## [PROBLEM DETAILS]
Search the data for the word "source" and copy every line that contains it.
━━━ INPUT RECORDS
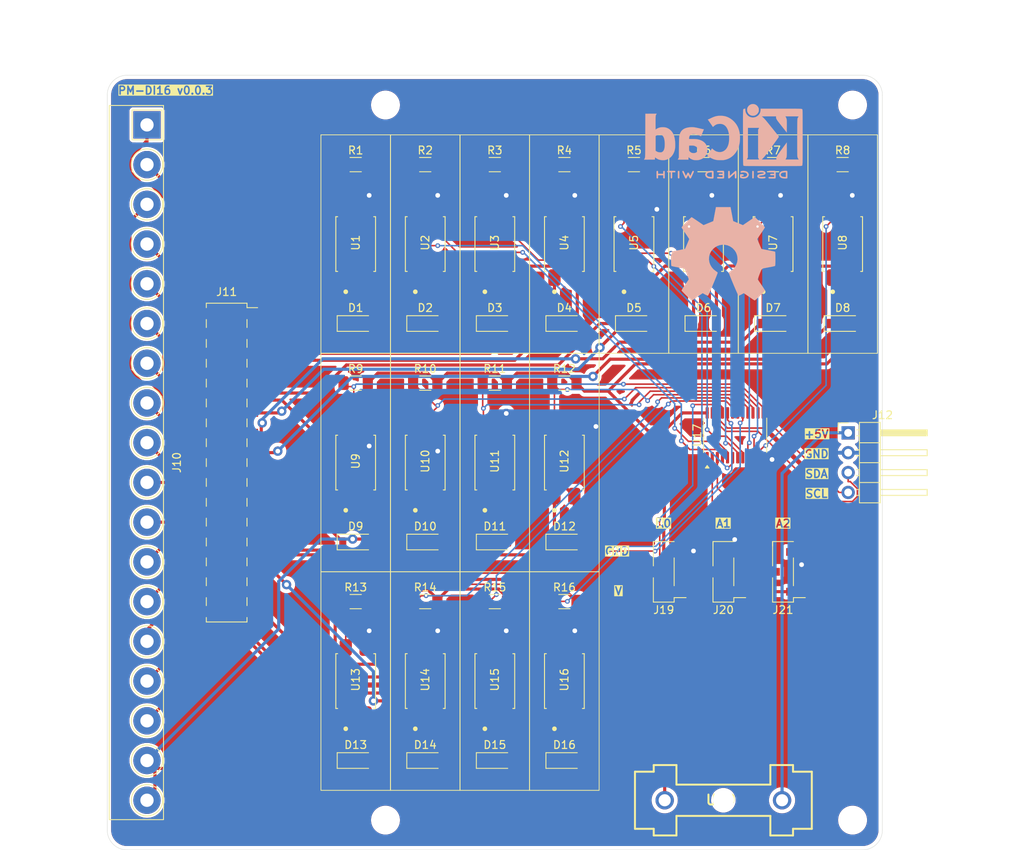
<source format=kicad_pcb>
(kicad_pcb
	(version 20240108)
	(generator "pcbnew")
	(generator_version "8.0")
	(general
		(thickness 1.6)
		(legacy_teardrops no)
	)
	(paper "A4")
	(layers
		(0 "F.Cu" signal)
		(31 "B.Cu" signal)
		(32 "B.Adhes" user "B.Adhesive")
		(33 "F.Adhes" user "F.Adhesive")
		(34 "B.Paste" user)
		(35 "F.Paste" user)
		(36 "B.SilkS" user "B.Silkscreen")
		(37 "F.SilkS" user "F.Silkscreen")
		(38 "B.Mask" user)
		(39 "F.Mask" user)
		(40 "Dwgs.User" user "User.Drawings")
		(41 "Cmts.User" user "User.Comments")
		(42 "Eco1.User" user "User.Eco1")
		(43 "Eco2.User" user "User.Eco2")
		(44 "Edge.Cuts" user)
		(45 "Margin" user)
		(46 "B.CrtYd" user "B.Courtyard")
		(47 "F.CrtYd" user "F.Courtyard")
		(48 "B.Fab" user)
		(49 "F.Fab" user)
		(50 "User.1" user)
		(51 "User.2" user)
		(52 "User.3" user)
		(53 "User.4" user)
		(54 "User.5" user)
		(55 "User.6" user)
		(56 "User.7" user)
		(57 "User.8" user)
		(58 "User.9" user)
	)
	(setup
		(stackup
			(layer "F.SilkS"
				(type "Top Silk Screen")
			)
			(layer "F.Paste"
				(type "Top Solder Paste")
			)
			(layer "F.Mask"
				(type "Top Solder Mask")
				(thickness 0.01)
			)
			(layer "F.Cu"
				(type "copper")
				(thickness 0.035)
			)
			(layer "dielectric 1"
				(type "core")
				(thickness 1.51)
				(material "FR4")
				(epsilon_r 4.5)
				(loss_tangent 0.02)
			)
			(layer "B.Cu"
				(type "copper")
				(thickness 0.035)
			)
			(layer "B.Mask"
				(type "Bottom Solder Mask")
				(thickness 0.01)
			)
			(layer "B.Paste"
				(type "Bottom Solder Paste")
			)
			(layer "B.SilkS"
				(type "Bottom Silk Screen")
			)
			(copper_finish "None")
			(dielectric_constraints no)
		)
		(pad_to_mask_clearance 0)
		(allow_soldermask_bridges_in_footprints no)
		(aux_axis_origin 101.6 50.8)
		(grid_origin 101.6 50.8)
		(pcbplotparams
			(layerselection 0x0040000_7ffffff8)
			(plot_on_all_layers_selection 0x0021080_00000000)
			(disableapertmacros no)
			(usegerberextensions no)
			(usegerberattributes yes)
			(usegerberadvancedattributes yes)
			(creategerberjobfile yes)
			(dashed_line_dash_ratio 12.000000)
			(dashed_line_gap_ratio 3.000000)
			(svgprecision 4)
			(plotframeref no)
			(viasonmask no)
			(mode 1)
			(useauxorigin no)
			(hpglpennumber 1)
			(hpglpenspeed 20)
			(hpglpendiameter 15.000000)
			(pdf_front_fp_property_popups yes)
			(pdf_back_fp_property_popups yes)
			(dxfpolygonmode yes)
			(dxfimperialunits yes)
			(dxfusepcbnewfont yes)
			(psnegative no)
			(psa4output no)
			(plotreference yes)
			(plotvalue yes)
			(plotfptext yes)
			(plotinvisibletext no)
			(sketchpadsonfab no)
			(subtractmaskfromsilk no)
			(outputformat 4)
			(mirror no)
			(drillshape 0)
			(scaleselection 1)
			(outputdirectory "")
		)
	)
	(net 0 "")
	(net 1 "GND")
	(net 2 "/M")
	(net 3 "VDD")
	(net 4 "/A0")
	(net 5 "/A1")
	(net 6 "/A2")
	(net 7 "Net-(U17-IO0_0)")
	(net 8 "Net-(U17-IO0_1)")
	(net 9 "Net-(U17-IO0_2)")
	(net 10 "Net-(U17-IO0_3)")
	(net 11 "Net-(U17-IO0_4)")
	(net 12 "Net-(U17-IO0_5)")
	(net 13 "Net-(U17-IO0_6)")
	(net 14 "Net-(U17-IO0_7)")
	(net 15 "Net-(U17-IO1_0)")
	(net 16 "Net-(U17-IO1_1)")
	(net 17 "Net-(U17-IO1_2)")
	(net 18 "Net-(U17-IO1_3)")
	(net 19 "Net-(U17-IO1_4)")
	(net 20 "Net-(U17-IO1_5)")
	(net 21 "Net-(U17-IO1_6)")
	(net 22 "Net-(U17-IO1_7)")
	(net 23 "/SCL")
	(net 24 "unconnected-(U17-~{INT}-Pad1)")
	(net 25 "/SDA")
	(net 26 "Net-(D1-K)")
	(net 27 "Net-(D2-K)")
	(net 28 "Net-(D3-K)")
	(net 29 "Net-(D4-K)")
	(net 30 "Net-(D5-K)")
	(net 31 "Net-(D6-K)")
	(net 32 "Net-(D7-K)")
	(net 33 "Net-(D8-K)")
	(net 34 "Net-(D9-K)")
	(net 35 "Net-(D10-K)")
	(net 36 "Net-(D11-K)")
	(net 37 "Net-(D12-K)")
	(net 38 "Net-(D13-K)")
	(net 39 "Net-(D14-K)")
	(net 40 "Net-(D15-K)")
	(net 41 "Net-(D16-K)")
	(net 42 "Net-(J10-Pin_1)")
	(net 43 "Net-(J10-Pin_13)")
	(net 44 "Net-(J10-Pin_16)")
	(net 45 "Net-(J10-Pin_12)")
	(net 46 "Net-(J10-Pin_15)")
	(net 47 "Net-(J10-Pin_14)")
	(net 48 "Net-(J12-Pin_1)")
	(net 49 "Net-(J10-Pin_3)")
	(net 50 "Net-(J10-Pin_10)")
	(net 51 "Net-(J10-Pin_8)")
	(net 52 "Net-(J10-Pin_4)")
	(net 53 "Net-(J10-Pin_7)")
	(net 54 "Net-(J10-Pin_6)")
	(net 55 "Net-(J10-Pin_5)")
	(net 56 "Net-(J10-Pin_11)")
	(net 57 "Net-(J10-Pin_9)")
	(net 58 "Net-(J10-Pin_2)")
	(footprint "Diode_SMD:D_SOD-123" (layer "F.Cu") (at 142.24 138.43))
	(footprint "Diode_SMD:D_SOD-123" (layer "F.Cu") (at 186.69 82.55))
	(footprint "Diode_SMD:D_SOD-123" (layer "F.Cu") (at 168.91 82.55))
	(footprint "Resistor_SMD:R_1206_3216Metric_Pad1.30x1.75mm_HandSolder" (layer "F.Cu") (at 151.13 62.23))
	(footprint "NextPCB:PC817XI_SOIC254P975X460-4N" (layer "F.Cu") (at 168.91 72.39 90))
	(footprint "NextPCB:PC817XI_SOIC254P975X460-4N" (layer "F.Cu") (at 142.24 100.33 90))
	(footprint "Resistor_SMD:R_1206_3216Metric_Pad1.30x1.75mm_HandSolder" (layer "F.Cu") (at 160.02 62.23))
	(footprint "Diode_SMD:D_SOD-123" (layer "F.Cu") (at 177.8 82.55))
	(footprint "Diode_SMD:D_SOD-123" (layer "F.Cu") (at 195.58 82.55))
	(footprint "Resistor_SMD:R_1206_3216Metric_Pad1.30x1.75mm_HandSolder" (layer "F.Cu") (at 142.24 118.11))
	(footprint "Connector_PinHeader_2.54mm:PinHeader_1x03_P2.54mm_Vertical_SMD_Pin1Left" (layer "F.Cu") (at 180.34 114.3 180))
	(footprint "Diode_SMD:D_SOD-123" (layer "F.Cu") (at 133.35 82.55))
	(footprint "NextPCB:PC817XI_SOIC254P975X460-4N" (layer "F.Cu") (at 186.69 72.39 90))
	(footprint "Diode_SMD:D_SOD-123" (layer "F.Cu") (at 151.13 138.43))
	(footprint "MountingHole:MountingHole_3.2mm_M3" (layer "F.Cu") (at 196.85 54.61))
	(footprint "Diode_SMD:D_SOD-123" (layer "F.Cu") (at 160.02 138.43))
	(footprint "NextPCB:PC817XI_SOIC254P975X460-4N" (layer "F.Cu") (at 133.35 72.39 90))
	(footprint "Connector_PinHeader_2.54mm:PinHeader_1x03_P2.54mm_Vertical_SMD_Pin1Left" (layer "F.Cu") (at 187.96 114.3 180))
	(footprint "NextPCB:Conn_02x16_socket" (layer "F.Cu") (at 116.86 100.33))
	(footprint "Resistor_SMD:R_1206_3216Metric_Pad1.30x1.75mm_HandSolder"
		(layer "F.Cu")
		(uuid "6b1920f3-87dd-40d2-99b4-a67e587ac1b9")
		(at 151.13 118.11)
		(descr "Resistor SMD 1206 (3216 Metric), square (rectangular) end terminal, IPC_7351 nominal with elongated pad for handsoldering. (Body size source: IPC-SM-782 page 72, https://www.pcb-3d.com/wordpress/wp-content/uploads/ipc-sm-782a_amendment_1_and_2.pdf), generated with kicad-footprint-generator")
		(tags "resistor handsolder")
		(property "Reference" "R15"
			(at 0 -1.82 0)
			(layer "F.SilkS")
			(uuid "749517bc-af43-4c1d-9e79-3f4fbe5c10fd")
			(effects
				(font
					(size 1 1)
					(thickness 0.15)
				)
			)
		)
		(property "Value" "10k"
			(at 0 1.82 0)
			(layer "F.Fab")
			(uuid "7cd88219-62a2-4787-b581-05dc6687e1a3")
			(effects
				(font
					(size 1 1)
					(thickness 0.15)
				)
			)
		)
		(property "Footprint" "Resistor_SMD:R_1206_3216Metric_Pad1.30x1.75mm_HandSolder"
			(at 0 0 0)
			(unlocked yes)
			(layer "F.Fab")
			(hide yes)
			(uuid "3c11ef16-741f-44df-a462-e079c2e8874b")
			(effects
				(font
					(size 1.27 1.27)
					(thickness 0.15)
				)
			)
		)
		(property "Datasheet" "http://inventree.network/part/26/"
			(at 0 0 0)
			(unlocked yes)
			(layer "F.Fab")
			(hide yes)
			(uuid "816d7775-b85a-41a3-b3c3-868d3230350a")
			(effects
				(font
					(size 1.27 1.27)
					(thickness 0.15)
				)
			)
		)
		(property "Description" "Resistor"
			(at 0 0 0)
			(unlocked yes)
			(layer "F.Fab")
			(hide yes)
			(uuid "a33ad6a9-ec3d-412e-b9cc-148e08c28cbe")
			(effects
				(font
					(size 1.27 1.27)
					(thickness 0.15)
				)
			)
		)
		(property "NextPCB_price" "0.00169"
			(at 0 0 0)
			(unlocked yes)
			(layer "F.Fab")
			(hide yes)
			(uuid "2557e1c5-d384-4f32-816c-bdc50b0f557c")
			(effects
				(font
					(size 1 1)
					(thickness 0.15)
				)
			)
		)
		(property "NextPCB_url" "https://www.hqonline.com/product-detail/chip-resistors-fojan-frc1206f3301ts-2500354421"
			(at 0 0 0)
			(unlocked yes)
			(layer "F.Fab")
			(hide yes)
			(uuid "db7a56f2-c1ad-4c4c-a1db-3e9ce7984c70")
			(effects
				(font
					(size 1 1)
					(thickness 0.15)
				)
			)
		)
		(property "part_ipn" "R_10k_1206_1%"
			(at 0 0 0)
			(unlocked yes)
			(layer "F.Fab")
			(hide yes)
			(uuid "bfa1f443-41c9-47fd-8b72-2ab60c2a92e6")
			(effects
				(font
					(size 1 1)
					(thickness 0.15)
				)
			)
		)
		(property "Availability" ""
			(at 0 0 0)
			(unlocked yes)
			(layer "F.Fab")
			(hide yes)
			(uuid "57d6efe3-7ced-4866-ba9f-ed375473441a")
			(effects
				(font
					(size 1 1)
					(thickness 0.15)
				)
			)
		)
		(property "Check_prices" ""
			(at 0 0 0)
			(unlocked yes)
			(layer "F.Fab")
			(hide yes)
			(uuid "812b3148-687d-4dba-92c6-41b092d88677")
			(effects
				(font
					(size 1 1)
					(thickness 0.15)
				)
			)
		)
		(property "Description_1" ""
			(at 0 0 0)
			(unlocked yes)
			(layer "F.Fab")
			(hide yes)
			(uuid "9b50597e-72c7-4828-9b4d-15edb8b84f34")
			(effects
				(font
					(size 1 1)
					(thickness 0.15)
				)
			)
		)
		(property "MF" ""
			(at 0 0 0)
			(unlocked yes)
			(layer "F.Fab")
			(hide yes)
			(uuid "1692d9e8-e45c-4d14-8c91-f96433ae1b7a")
			(effects
				(font
					(size 1 1)
					(thickness 0.15)
				)
			)
		)
		(property "MP" ""
			(at 0 0 0)
			(unlocked yes)
			(layer "F.Fab")
			(hide yes)
			(uuid "9f1e6194-e130-4a67-9a06-a8e34ffdc612")
			(effects
				(font
					(size 1 1)
					(thickness 0.15)
				)
			)
		)
		(property "Package" ""
			(at 0 0 0)
			(unlocked yes)
			(layer "F.Fab")
			(hide yes)
			(uuid "6a4b8344-d9ef-4456-8673-019b0155a06d")
			(effects
				(font
					(size 1 1)
					(thickness 0.15)
				)
			)
		)
		(property "Price" ""
			(at 0 0 0)
			(unlocked yes)
			(layer "F.Fab")
			(hide yes)
			(uuid "28e959d9-7e25-4c5c-8309-884cddbbc9cf")
			(effects
				(font
					(size 1 1)
					(thickness 0.15)
				)
			)
		)
		(property "SnapEDA_Link" ""
			(at 0 0 0)
			(unlocked yes)
			(layer "F.Fab")
			(hide yes)
			(uuid "637f950a-6baf-4f3c-b9f1-8307eaeac5e8")
			(effects
				(font
					(size 1 1)
					(thickness 0.15)
				)
			)
		)
		(property ki_fp_filters "R_*")
		(path "/aaf540e4-1f1c-4539-bca0-016039d0b570")
		(sheetname "Корневой лист")
		(sheetfile "PM-DI16.kicad_sch")
		(attr smd)
		(fp_line
			(start -0.727064 -0.91)
			(end 0.727064 -0.91)
			(stroke
				(width 0.12)
				(type solid)
			)
			(layer "F.SilkS")
			(uuid "043e8e64-a068-4fb6-9314-a04e9d0b61cd")
		)
		(fp_line
			(start -0.727064 0.91)
			(end 0.727064 0.91)
			(stroke
				(width 0.12)
				(type solid)
			)
			(layer "F.SilkS")
			(uuid "21eed362-41b2-4842-ab6f-21de9616d4bb")
		)
		(fp_line
			(start -2.45 -1.12)
			(end 2.45 -1.12)
			(stroke
				(width 0.05)
				(type solid)
			)
			(layer "F.CrtYd")
			(uuid "366bff41-bee6-4318-aa0e-07ef921d22c7")
		)
		(fp_line
			(start -2.45 1.12)
			(end -2.45 -1.12)
			(stroke
				(width 0.05)
				(type solid)
			)
			(layer "F.CrtYd")
			(uuid "d8f2b03c-e399-4465-a9ec-517332c4018d")
		)
		(fp_line
			(start 2.45 -1.12)
			(end 2.45 1.12)
			(stroke
				(width 0.05)
				(type solid)
			)
			(layer "F.CrtYd")
			(uuid "94225a84-c496-42c0-98aa-d2727c358a03")
		)
		(fp_line
			(start 2.45 1.12)
			(end -2.45 1.12)
			(stroke
				(width 0.05)
				(type solid)
			)
			(layer "F.CrtYd")
			(uuid "e57b5fe2-3ceb-4dbb-ad95-2db3553cdb01")
		)
		(fp_line
			(start -1.6 -0.8)
			(end 1.6 -0.8)
			(stroke
				(width 0.1)
				(type solid)
			)
			(layer "F.Fab")
			(uuid "dee90ecb-dbce-43d9-9e5b-eb49ad5d238d")
		)
		(fp_line
			(start -1.6 0.8)
			(end -1.6 -0.8)
			(stroke
				(width 0.1)
				(type solid)
			)
			(layer "F.Fab")
			(uuid "7192e359-2852-4f93-85b4-e439283797d0")
		)
		(fp_line
			(start 1.6 -0.8)
			(end 1.6 0.8)
			(stroke
				(width 0.1)
				(t
... [934547 chars truncated]
</source>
━━━━━━
## [SOLUTION]
<source format=kicad_pcb>
		(descr "Resistor SMD 1206 (3216 Metric), square (rectangular) end terminal, IPC_7351 nominal with elongated pad for handsoldering. (Body size source: IPC-SM-782 page 72, https://www.pcb-3d.com/wordpress/wp-content/uploads/ipc-sm-782a_amendment_1_and_2.pdf), generated with kicad-footprint-generator")
</source>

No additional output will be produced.